Real-time Revolutions
Bye Colonial House: The video of Mumilaaq Qaqqaq, the former NDP MP of Nunavut, giving her final remarks after departing Parliament is circulating and if you haven’t watched it, I suggest you do because not only did she not hold back, she made truth-telling history. This goes into the archives on the road to reclaiming Indigenous sovereignty and resurgence over this land, and when we finally dissolve the colonial structures of this country. ‘Every time I walk through these doors, not only am I reminded of the clear colonial house on fire, I am already in survival mode’
No one is ever just nice: The underbelly coming to the surface as more children’s bodies are devastatingly being identified in former residential schools across Canada and Human Rights Watch released a report today on the horrifying conditions of immigration detention in Canada. This might feel like a disappointment to Canada’s nice and friendly image, but like should you ever trust anyone that self-identifies as nice? No. The answer is no.
We demand more! Juneteenth became a national holiday in the US, and ‘Cancel Canada Day’ is trending to relinquish us from celebrating this colonial state and honour the relentless grief that Indigenous communities and anyone with a heart are experiencing right now. In Victoria, there was a bizarre announcement about canceling Canada Day, but then not really canceling it? by suggesting to use the day to ‘explore what it means to be Canadian.’

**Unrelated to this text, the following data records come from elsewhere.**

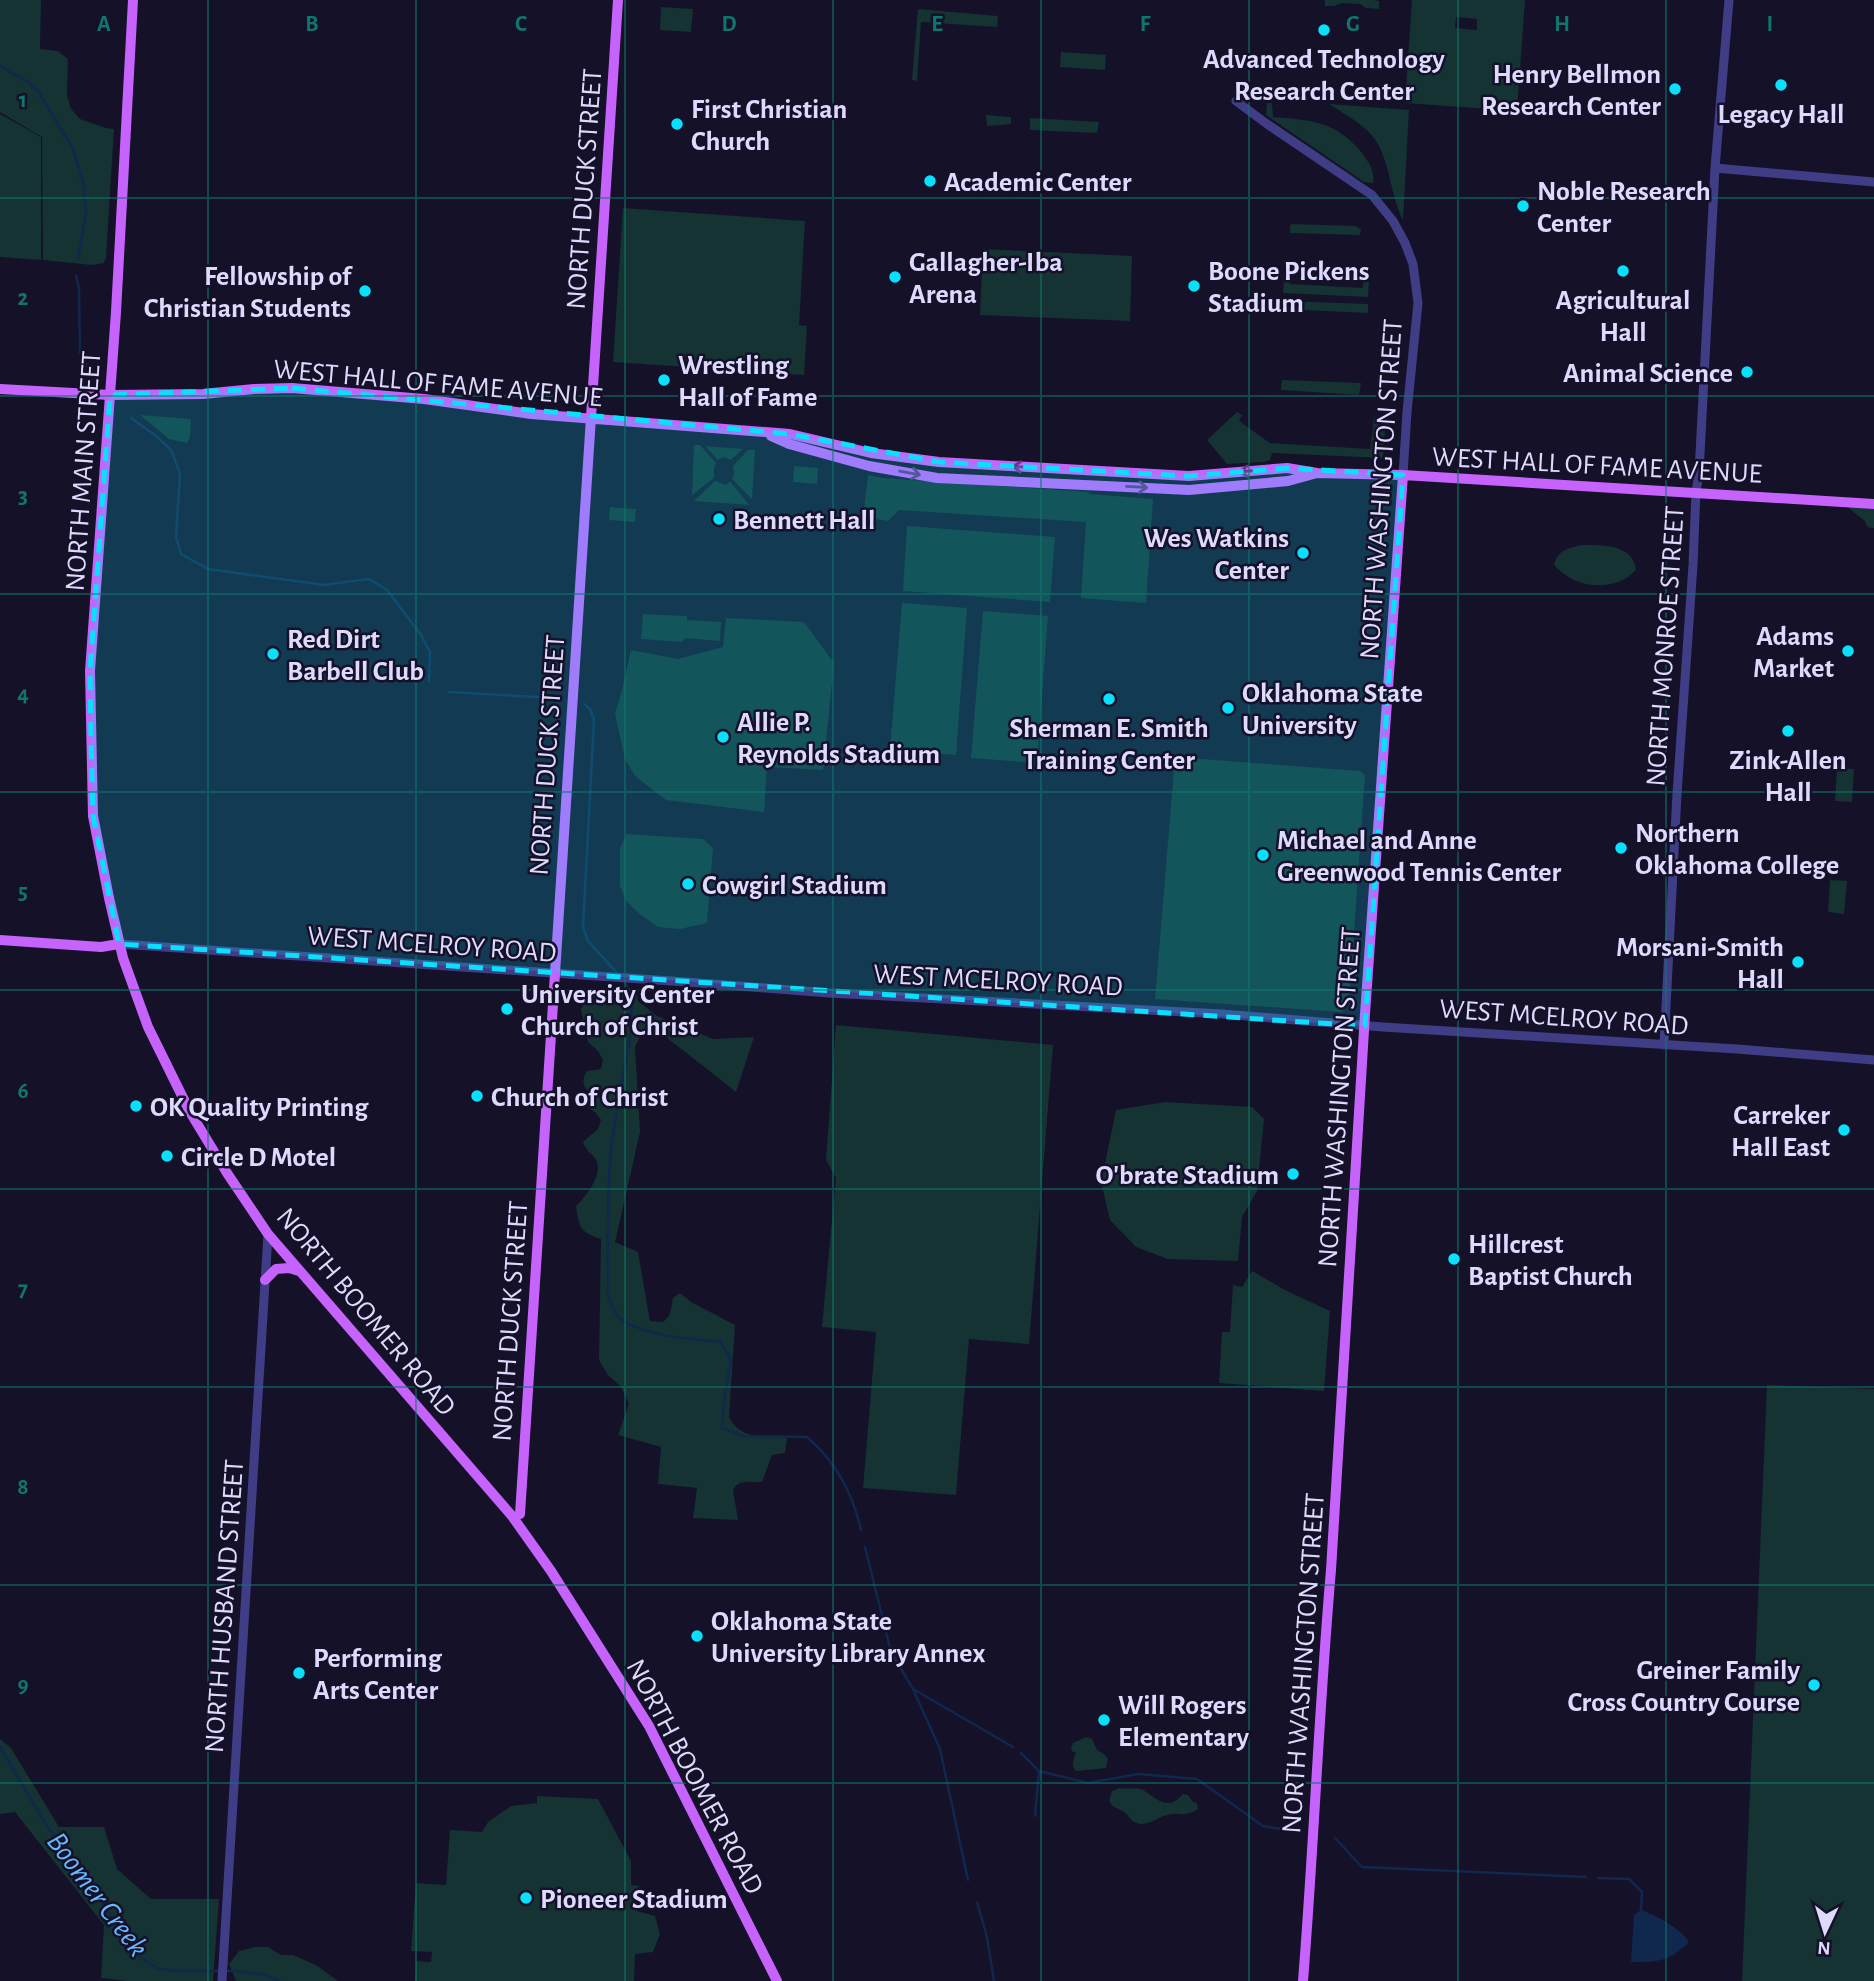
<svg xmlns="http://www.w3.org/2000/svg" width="1874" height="1981" viewBox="0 0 1874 1981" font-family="'Alegreya Sans',sans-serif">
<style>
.green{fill:#143332;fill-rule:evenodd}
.water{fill:#10274e}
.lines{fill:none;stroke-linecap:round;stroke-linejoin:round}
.stream{stroke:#10274e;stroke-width:2.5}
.minor{stroke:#403d87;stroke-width:9}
.major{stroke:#c563fc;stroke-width:10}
.oneway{stroke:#643688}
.marked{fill:#09e0fb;fill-opacity:0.2;stroke:#09e0fb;stroke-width:5;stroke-dasharray:14 9;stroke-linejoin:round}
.grid{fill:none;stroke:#0f766e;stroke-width:2;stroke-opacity:0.55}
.poi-dot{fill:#09e0fb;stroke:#151129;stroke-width:2.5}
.labels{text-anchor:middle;stroke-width:5;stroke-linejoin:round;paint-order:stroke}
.poi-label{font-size:28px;font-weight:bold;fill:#dedafe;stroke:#151129;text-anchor:start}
.street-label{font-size:28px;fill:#dedafe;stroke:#151129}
.water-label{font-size:30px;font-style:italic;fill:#69b7fd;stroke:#151129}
.grid-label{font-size:23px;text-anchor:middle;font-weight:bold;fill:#0f766e;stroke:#151129;stroke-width:5;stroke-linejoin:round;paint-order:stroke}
</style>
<rect width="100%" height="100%" fill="#151129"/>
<path class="green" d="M0 0H41L40 49 58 51 68 59 67 95 71 109 80 119 106 128 114 129 106 258 104 263 92 265 43 260 42 137 0 112Z
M1325 0H1373L1379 1V9L1366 8 1360 4 1342 3 1334 6H1325Z
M1412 0H1525L1517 111 1405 103ZM1456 17 1477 19V30L1455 28Z
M661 7 693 9 691 32 660 30Z
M918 9 998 16 997 27 921 22 917 81 912 80Z
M1061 52 1106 55 1105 70 1060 67Z
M1267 103H1272L1273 117C1311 120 1336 121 1362 153 1369 162 1375 171 1373 183L1364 182 1266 115Z
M1329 104 1409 110 1403 220C1390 195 1391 165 1376 141 1365 124 1345 115 1329 104Z
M0 114 41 137V260L0 257Z
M986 115 1011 117V124L987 126Z
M1030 118 1099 122 1097 133 1030 130Z
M623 208 805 221 799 325 807 326 804 375 613 362Z
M1292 224 1356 226 1361 230 1360 235 1290 233V225Z
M983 249 1132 256 1130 321 980 315Z
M1286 276 1289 277 1290 284 1363 288V282L1366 280 1369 282 1368 297 1283 293 1284 278Z
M1283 301 1368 304V313L1283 309Z
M1282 380 1361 383 1359 395 1281 390Z
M1237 412 1242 415 1239 421 1270 443 1370 449 1374 418 1375 417H1386L1383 458 1272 453 1270 460 1264 462 1227 464 1207 440Z
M140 415 191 419 190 437 187 443 169 439Z
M694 445H700L716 463 714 468V478L692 495Z
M705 446 743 449 731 460 723 457 718 460Z
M748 450H755L752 499 732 479 734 474 733 466Z
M794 466 818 468 817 484 793 482Z
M868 475 883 478 1089 492V494L1153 499 1146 603 1081 598 1086 522 899 510 888 521 863 517Z
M715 481 726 485 730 481 749 505 694 501Z
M1840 501 1874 504V528C1868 528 1866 526 1865 521Z
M610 507 636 509 635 522 609 520Z
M907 526 1055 537 1050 602 903 591Z
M1582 545C1603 545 1633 544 1636 570 1632 573 1628 578 1623 580 1599 591 1570 584 1554 565 1558 550 1568 548 1582 545Z
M902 603 967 608 956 755 890 750Z
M983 611 1048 616 1037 763 971 758Z
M643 614 687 616V620L721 622 720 641 686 638 681 642 641 639Z
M726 618 804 622 834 663 823 770 767 767 764 812 666 800 635 776 625 759 615 714 622 690 631 650 678 659 723 647Z
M1175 757 1360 771 1365 775 1349 1003 1342 1012 1155 999Z
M1837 768 1854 769 1852 802 1835 801Z
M627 834 703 839 713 848 707 923 680 929 658 927 641 915 626 901 620 886V848Z
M1830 880 1847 881 1844 914 1828 912Z
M610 988H636L638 1001 657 1016 713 1039 754 1037 736 1092 652 1026 641 1035 635 1047 640 1132 615 1242 638 1252 650 1321 663 1322C672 1316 671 1307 673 1298L680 1293 691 1302 735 1325 729 1417C740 1439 762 1437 783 1435L787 1439 785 1453 772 1455 762 1482C751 1482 738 1479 733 1490L738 1520 693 1518 697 1488 658 1484 661 1447 618 1435 629 1404 621 1387 608 1375 599 1360 601 1239C580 1232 579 1228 576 1206 585 1197 604 1175 596 1160 592 1153 587 1153 583 1142L598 1129 601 1120 596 1113 584 1105 583 1101 584 1096H593C584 1088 580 1082 587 1071L601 1069 603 1060 598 1051 588 1042 581 1010C584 999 600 993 610 988Z
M836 1025 1053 1045 1029 1344 969 1339 956 1495 863 1488 876 1332 822 1327 836 1178 826 1160Z
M1165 1102 1252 1107 1264 1119 1257 1191 1242 1217 1238 1261 1168 1259 1136 1247 1110 1220 1101 1182 1116 1110Z
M1252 1271 1285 1290 1330 1311 1324 1391 1219 1383 1222 1332H1230L1233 1285 1242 1287Z
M1767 1385 1874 1389V1981H1742Z
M1086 1737 1092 1739 1097 1750 1104 1754 1108 1759 1106 1768 1076 1771C1071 1765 1073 1760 1076 1753L1072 1751 1071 1747 1073 1743Z
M0 1739 11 1748 59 1827H104L117 1869 151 1899H219L213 1981H127L101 1978 104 1925 15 1812 0 1814Z
M1120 1788C1128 1790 1137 1786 1143 1790 1158 1799 1167 1812 1183 1794L1188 1795 1193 1802 1197 1803 1198 1809C1181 1819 1181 1811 1167 1815 1156 1818 1146 1828 1134 1822 1129 1819 1128 1813 1122 1811 1116 1807 1113 1808 1109 1801L1112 1791Z
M537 1796 598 1799 631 1861V1885L639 1886 637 1911 655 1916 660 1934 653 1952 635 1954 634 1981H415L416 1961 431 1962 432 1952 411 1951 416 1883 446 1885 450 1830 482 1832 488 1822 511 1806 537 1803Z
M255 1947H268L281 1955H293L316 1965 338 1981H236L229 1964 239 1951Z"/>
<path class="water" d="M1641 1910C1657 1916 1679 1927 1689 1942 1669 1962 1658 1962 1631 1962L1634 1915Z"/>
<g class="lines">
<path class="stream" d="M0 66 28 82 38 91 73 149 83 182 86 212 78 259
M76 276 79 288 80 353 89 370
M131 418 156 436 171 450 180 474 176 537 181 554 208 569 324 585 369 579 387 590 421 635 430 652 429 681
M449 692 552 698
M584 704 590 709 594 720 583 927 588 941 617 973
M624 981C634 992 632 1030 629 1044 622 1083 613 1123 610 1162 607 1207 608 1252 608 1297 611 1303 614 1312 619 1317 635 1334 696 1341 720 1341L731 1359 724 1401 722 1428 743 1436 807 1437C835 1461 853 1494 861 1530
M865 1547 891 1652 913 1689 940 1749 968 1880
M913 1689 1013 1747
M0 1747 47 1826 141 1958 159 1969 178 1971H232L263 1974 279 1981
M1021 1753 1039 1771 1035 1816
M1039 1771 1088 1783 1138 1774 1197 1779 1263 1826 1297 1832
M1335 1838 1362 1867 1586 1877
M1598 1878 1629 1879 1642 1892 1641 1910
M977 1902 987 1937 994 1981"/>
<path class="minor" d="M1236 101 1267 124 1372 195 1393 221 1405 243 1413 264 1418 303 1407 412 1403 475
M1715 168 1874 182
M119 944 686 982 829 993 1222 1014 1383 1027 1737 1049 1874 1060
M1664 1045 1677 794 1693 565 1696 492 1699 473 1715 168 1729 0
M222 1981 268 1234"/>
<path class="major" d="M133 0 116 312 90 671 93 816 109 898 123 958 148 1027 190 1112 227 1173 268 1234 512 1516 551 1571 649 1726 777 1981
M0 389 110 395 203 394 254 389 292 388 424 399 531 414 790 434 871 453 939 462 1189 476 1287 468 1317 473 1403 475 1874 504
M771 436 789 444 869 466 937 478 1189 490 1288 481 1317 473
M0 940 101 947 119 944
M265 1280 276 1269 289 1268 299 1271
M520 1514 618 0
M1303 1981C1314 1844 1319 1707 1331 1570L1365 1014 1403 475"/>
</g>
<defs><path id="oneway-shaft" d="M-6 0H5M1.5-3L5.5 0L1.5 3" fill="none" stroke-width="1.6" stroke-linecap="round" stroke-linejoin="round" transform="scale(1.75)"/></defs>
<g class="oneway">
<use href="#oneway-shaft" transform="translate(1023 467) rotate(-177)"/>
<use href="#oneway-shaft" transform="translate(1250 471) rotate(175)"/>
<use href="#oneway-shaft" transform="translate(910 473) rotate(10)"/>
<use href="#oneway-shaft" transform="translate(1137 487) rotate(3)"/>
</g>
<path class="marked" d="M292 388 790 434 939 462 1189 476 1287 468 1403 475 1365 1026 119 944 93 816 91 744 90 671 110 395Z"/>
<path class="grid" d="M208 0V1981M416 0V1981M625 0V1981M833 0V1981M1041 0V1981M1249 0V1981M1458 0V1981M1666 0V1981M0 198H1874M0 396H1874M0 594H1874M0 792H1874M0 990H1874M0 1189H1874M0 1387H1874M0 1585H1874M0 1783H1874"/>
<g class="poi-dot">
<circle cx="1324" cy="30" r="7"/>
<circle cx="1781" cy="85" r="7"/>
<circle cx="1675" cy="89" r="7"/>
<circle cx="677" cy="124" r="7"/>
<circle cx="930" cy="181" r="7"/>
<circle cx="1523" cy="206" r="7"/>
<circle cx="1623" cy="271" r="7"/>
<circle cx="895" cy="277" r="7"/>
<circle cx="1194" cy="286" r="7"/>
<circle cx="365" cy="291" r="7"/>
<circle cx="1747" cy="372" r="7"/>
<circle cx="664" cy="380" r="7"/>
<circle cx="719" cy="519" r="7"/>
<circle cx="1303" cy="553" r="7"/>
<circle cx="1848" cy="651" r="7"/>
<circle cx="273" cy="654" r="7"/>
<circle cx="1109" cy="699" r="7"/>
<circle cx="1228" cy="708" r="7"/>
<circle cx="1788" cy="731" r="7"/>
<circle cx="723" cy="737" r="7"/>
<circle cx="1621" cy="848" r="7"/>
<circle cx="1263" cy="855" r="7"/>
<circle cx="688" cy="884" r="7"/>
<circle cx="1798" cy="962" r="7"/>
<circle cx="507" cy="1009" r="7"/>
<circle cx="477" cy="1096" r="7"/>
<circle cx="136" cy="1106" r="7"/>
<circle cx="1844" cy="1130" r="7"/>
<circle cx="167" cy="1156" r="7"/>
<circle cx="1293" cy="1174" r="7"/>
<circle cx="1454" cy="1259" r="7"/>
<circle cx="697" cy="1636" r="7"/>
<circle cx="299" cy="1673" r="7"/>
<circle cx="1814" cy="1685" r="7"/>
<circle cx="1104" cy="1720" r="7"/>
<circle cx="526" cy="1898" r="7"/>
</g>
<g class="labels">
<g class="poi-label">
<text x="1324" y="68" text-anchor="middle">Advanced Technology<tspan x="1324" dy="32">Research Center</tspan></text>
<text x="1661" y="83" text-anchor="end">Henry Bellmon<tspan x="1661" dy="32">Research Center</tspan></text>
<text x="691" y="118">First Christian<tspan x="691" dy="32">Church</tspan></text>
<text x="1781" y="123" text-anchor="middle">Legacy Hall</text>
<text x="944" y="191">Academic Center</text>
<text x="1537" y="200">Noble Research<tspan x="1537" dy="32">Center</tspan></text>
<text x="909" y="271">Gallagher-Iba<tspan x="909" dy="32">Arena</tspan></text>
<text x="1208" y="280">Boone Pickens<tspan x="1208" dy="32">Stadium</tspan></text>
<text x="351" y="285" text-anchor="end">Fellowship of<tspan x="351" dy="32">Christian Students</tspan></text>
<text x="1623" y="309" text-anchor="middle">Agricultural<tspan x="1623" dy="32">Hall</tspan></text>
<text x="678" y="374">Wrestling<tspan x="678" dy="32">Hall of Fame</tspan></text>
<text x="1733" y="382" text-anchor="end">Animal Science</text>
<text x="733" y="529">Bennett Hall</text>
<text x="1289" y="547" text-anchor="end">Wes Watkins<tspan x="1289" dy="32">Center</tspan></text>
<text x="1834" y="645" text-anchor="end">Adams<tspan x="1834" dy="32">Market</tspan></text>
<text x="287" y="648">Red Dirt<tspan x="287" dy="32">Barbell Club</tspan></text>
<text x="1242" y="702">Oklahoma State<tspan x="1242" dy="32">University</tspan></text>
<text x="737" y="731">Allie P.<tspan x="737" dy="32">Reynolds Stadium</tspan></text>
<text x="1109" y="737" text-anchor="middle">Sherman E. Smith<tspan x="1109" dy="32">Training Center</tspan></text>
<text x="1788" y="769" text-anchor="middle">Zink-Allen<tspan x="1788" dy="32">Hall</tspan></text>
<text x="1635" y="842">Northern<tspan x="1635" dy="32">Oklahoma College</tspan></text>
<text x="1277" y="849">Michael and Anne<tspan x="1277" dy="32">Greenwood Tennis Center</tspan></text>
<text x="702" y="894">Cowgirl Stadium</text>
<text x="1784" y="956" text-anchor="end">Morsani-Smith<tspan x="1784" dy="32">Hall</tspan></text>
<text x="521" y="1003">University Center<tspan x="521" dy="32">Church of Christ</tspan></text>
<text x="491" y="1106">Church of Christ</text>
<text x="150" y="1116">OK Quality Printing</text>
<text x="1830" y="1124" text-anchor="end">Carreker<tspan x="1830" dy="32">Hall East</tspan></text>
<text x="181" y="1166">Circle D Motel</text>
<text x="1279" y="1184" text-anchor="end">O'brate Stadium</text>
<text x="1468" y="1253">Hillcrest<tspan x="1468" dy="32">Baptist Church</tspan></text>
<text x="711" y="1630">Oklahoma State<tspan x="711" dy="32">University Library Annex</tspan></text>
<text x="313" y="1667">Performing<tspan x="313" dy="32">Arts Center</tspan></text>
<text x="1800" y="1679" text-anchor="end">Greiner Family<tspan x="1800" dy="32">Cross Country Course</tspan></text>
<text x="1118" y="1714">Will Rogers<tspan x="1118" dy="32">Elementary</tspan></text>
<text x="540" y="1908">Pioneer Stadium</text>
</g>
<g class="street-label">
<text transform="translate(583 189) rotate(-86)" y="10">NORTH DUCK STREET</text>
<text transform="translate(438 382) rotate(5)" y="10">WEST HALL OF FAME AVENUE</text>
<text transform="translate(1597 464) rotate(3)" y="10">WEST HALL OF FAME AVENUE</text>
<text transform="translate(82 471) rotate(-86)" y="10">NORTH MAIN STREET</text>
<text transform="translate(1380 489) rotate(-86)" y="10">NORTH WASHINGTON STREET</text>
<text transform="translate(1664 646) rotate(-86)" y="10">NORTH MONROE STREET</text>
<text transform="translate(546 755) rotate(-86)" y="10">NORTH DUCK STREET</text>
<text transform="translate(432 943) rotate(4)" y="10">WEST MCELROY ROAD</text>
<text transform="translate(998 979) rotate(3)" y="10">WEST MCELROY ROAD</text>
<text transform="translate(1564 1016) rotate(4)" y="10">WEST MCELROY ROAD</text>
<text transform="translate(1338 1097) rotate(-86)" y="10">NORTH WASHINGTON STREET</text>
<text transform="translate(367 1311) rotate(50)" y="10">NORTH BOOMER ROAD</text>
<text transform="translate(509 1321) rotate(-86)" y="10">NORTH DUCK STREET</text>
<text transform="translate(223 1606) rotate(-86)" y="10">NORTH HUSBAND STREET</text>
<text transform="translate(1302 1663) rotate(-86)" y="10">NORTH WASHINGTON STREET</text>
<text transform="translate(696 1776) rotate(62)" y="10">NORTH BOOMER ROAD</text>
</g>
<g class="water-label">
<text transform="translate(98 1894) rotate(53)" y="10">Boomer Creek</text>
</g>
</g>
<g class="grid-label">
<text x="104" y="31">A</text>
<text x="312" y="31">B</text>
<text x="521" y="31">C</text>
<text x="729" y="31">D</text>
<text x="937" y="31">E</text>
<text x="1145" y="31">F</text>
<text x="1353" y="31">G</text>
<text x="1562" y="31">H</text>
<text x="1770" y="31">I</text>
<text x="23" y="107">1</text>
<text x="23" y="305">2</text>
<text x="23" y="503">3</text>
<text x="23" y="701">4</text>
<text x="23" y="899">5</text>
<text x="23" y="1098">6</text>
<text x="23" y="1296">7</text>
<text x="23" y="1494">8</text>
<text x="23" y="1692">9</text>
</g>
<g transform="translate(1825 1932) rotate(184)" stroke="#151129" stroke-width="5" paint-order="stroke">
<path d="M0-5L12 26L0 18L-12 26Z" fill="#dedafe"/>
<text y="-10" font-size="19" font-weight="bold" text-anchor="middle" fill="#dedafe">N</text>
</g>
</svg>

Anyways. People are pissed about the cursory nature of both of these gestures. The classic, ‘we asked for defunding the police, reparations, land back,’ and got a national holiday. I’ve heard some folks on Twitter remark that it doesn’t have to be an ‘either/or’ game since a lot of activists have asked for these days to be recognized (and not recognized) in new ways. I think symbolism is important to reshaping culture, but everything is confusing with late-stage capitalism (i.e. Pride month pinkwashing). Nevertheless, Malcolm X did leave us with these words of caution, ‘The white man will try to satisfy us with symbolic victories, rather than economic equity and real justice.’ Justice is a recognition, reckoning, and reorganization of material power; until then, these gestures are flicking pennies at best.
Speaking of performance there is a trend on TikTok right now where white girls are performing tears until the music drops and their face turns stone cold. As Twitter says, the weaponizing of white tears have officially been exposed and proven, by the ones who use the weapon against Black men, the most. Like everything, there is a shadow side to performance too.
Crisis capitalism: When the US catalyzed a global recession in 2008, hedgefund, BlackRock lobbied to shift policy in their favor to acquire distressed properties at knock-off prices (i.e. from all the people who were sold junk mortgages and eventually could no longer afford their hugely leveraged loan). They catalyzed a global housing crisis as depicted in the 2019 documentary Push (great watch!) and guess what, they are at it again, basically catalyzing a situation where houses have become unaffordable to buy as a family, but perfectly suited for a corporation. Crisis capitalism at its disgusting finest.